Taiwan ranks 4th in global economic freedom index

Taiwan was one of only four countries that made it into the top “Free” category of Index of Economic Freedom this year, according to the latest report released this week by the conservative U.S. Heritage Foundation.

With a score of 80.7, up 0.6 points from 2022, Taiwan cleared the threshold of 80 and into the “Free” category for the second consecutive year, taking a fourth place ranking.

The other three countries in the “Free” category this year were Singapore, Switzerland and Ireland, in that order, while New Zealand, Luxembourg and Estonia all fell out of the top tier, which had seven places in 2022.

With Taiwan’s overall ranking of fourth in economic freedom among the 176 countries surveyed, it moved up two notches from sixth in the past two years and into second place among the 39 Asia-Pacific economies evaluated.

The index measures economic freedom based on 12 indicators in four broad categories — rule of law, government size, regulatory efficiency and open markets — and it gauges whether individuals can control their own labor and property in a free regulatory environment.

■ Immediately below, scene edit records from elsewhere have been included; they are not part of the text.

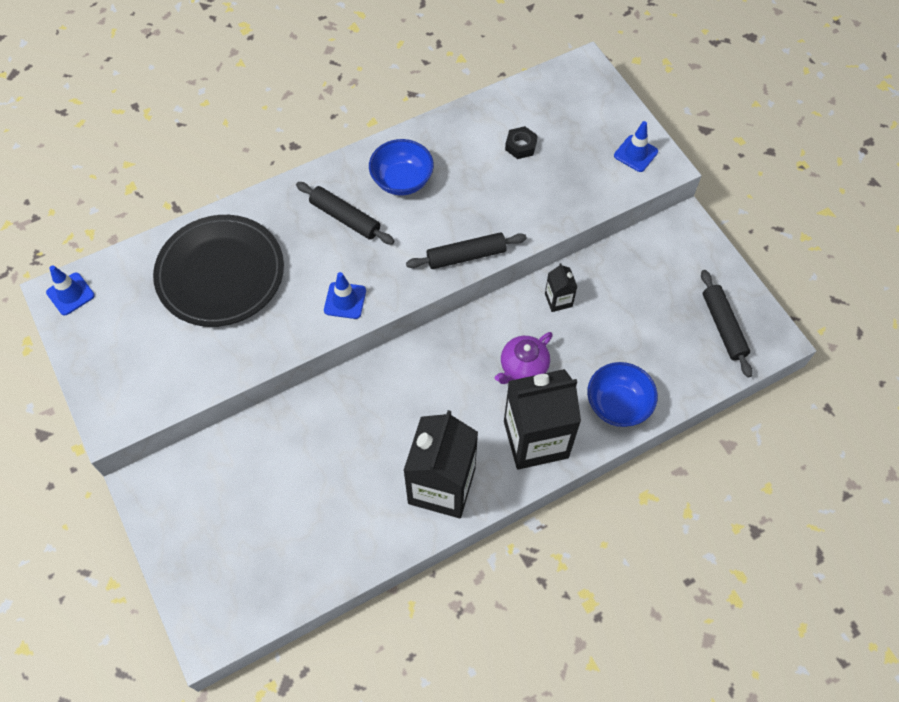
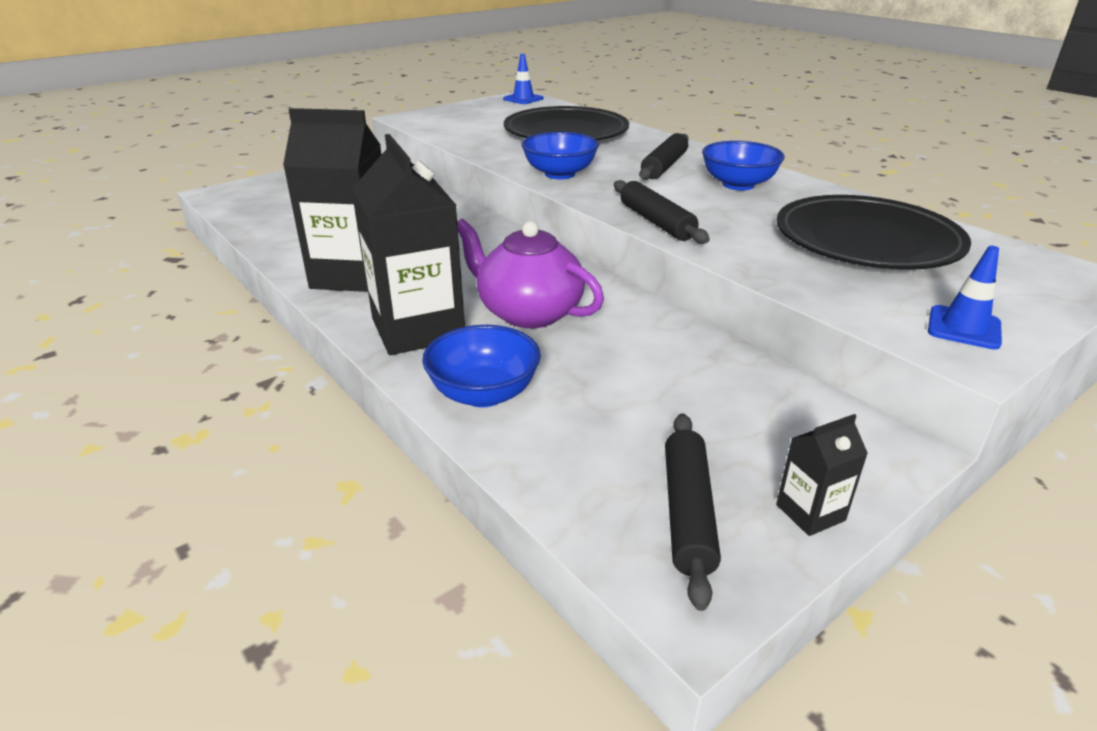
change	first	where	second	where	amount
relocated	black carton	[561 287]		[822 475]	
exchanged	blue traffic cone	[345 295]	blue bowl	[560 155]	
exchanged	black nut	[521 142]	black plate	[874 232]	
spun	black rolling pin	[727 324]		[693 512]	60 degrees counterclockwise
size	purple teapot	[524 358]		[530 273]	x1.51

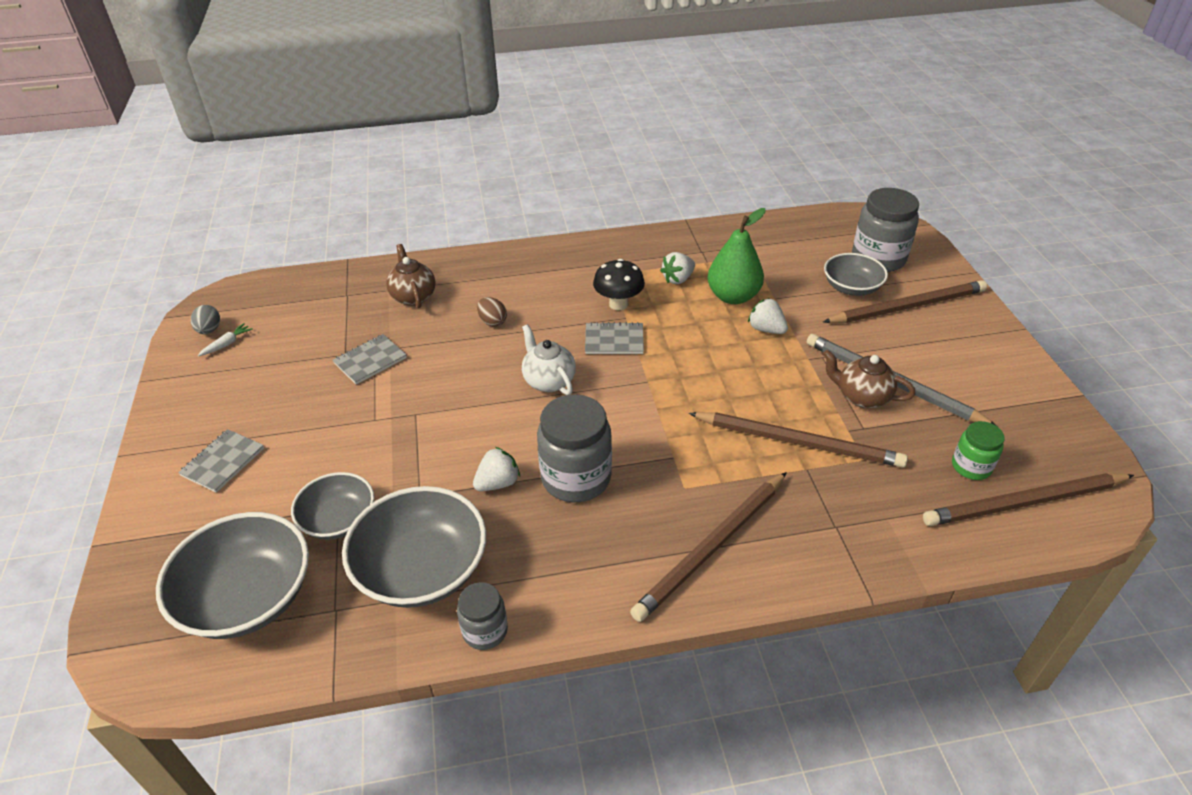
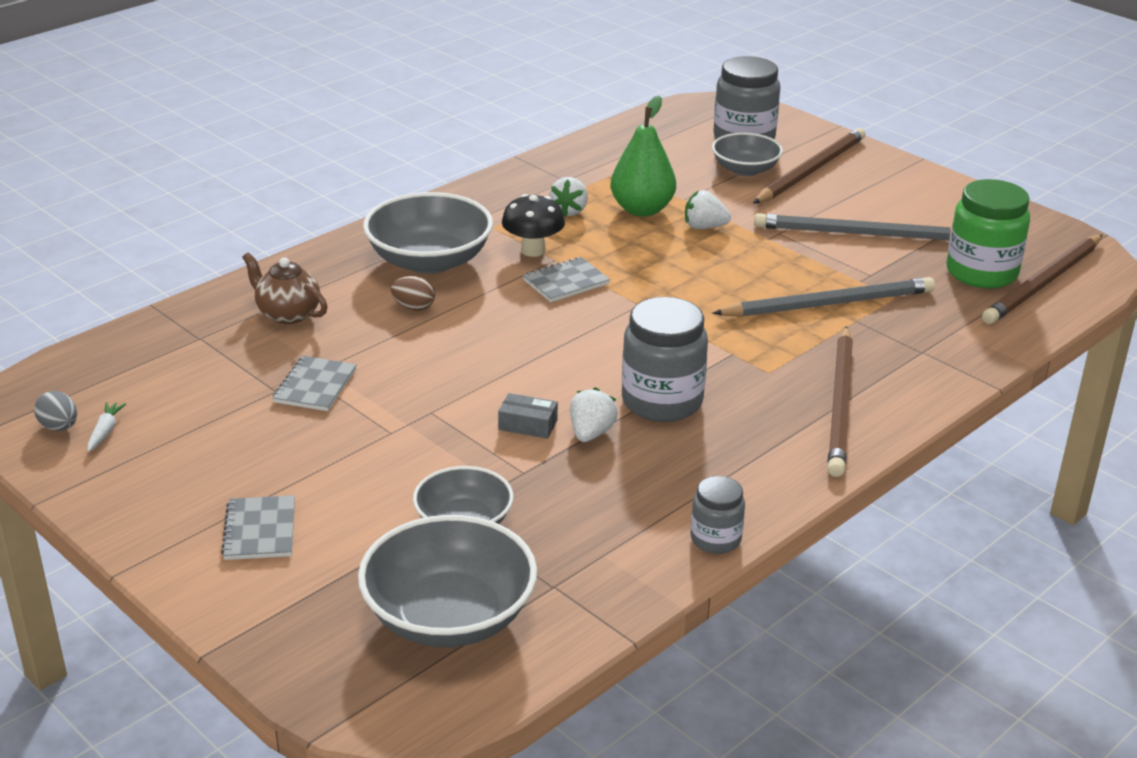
change	first	where	second	where	amount
missing	white teapot	[549 359]			
missing	brown teapot	[869 379]			
appeared			grey box	[528 416]	
relocated	grey bowl	[414 547]		[428 233]	
colour	brown pencil	[798 440]	grey pencil	[823 297]	
size	green jar	[978 450]		[988 234]	x1.80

According to the report on the 2023 index, Taiwan scored above 80 in seven of the 12 indicators, including judicial effectiveness, government spending and trade freedom.

Taiwan had relatively poor performances, however, in the “labor freedom” and “financial freedom” indicators, scoring 69.1 and 60 in those categories, respectively, the report said.

“The labor market lacks flexibility, and the minimum wage has been rising since 2017,” the report said, apparently characterizing the latter as a negative trend.

Overall, the report said, Taiwan’s “strong commitment to the rule of law and openness to global commerce” had enabled it to become a global leader in economic freedom.

Taiwan’s economy has “benefited from a well-developed institutional framework, a tradition of private-sector entrepreneurial dynamism, and open-market policies that facilitate the free flow of goods and capital,” the report said.

Elsewhere in Asia, South Korea in 15th place was deemed “mostly free” with a score of 73.7; Japan was ranked 31st, and in the category of “moderately free” (69.3); and China at 154th was categorized as repressed (48.3).

Globally, the average score was 59.3, the lowest in the past two decades, down 0.7 points from 2022 and slightly below the 60-point threshold for the “Mostly Unfree” category, according to the report.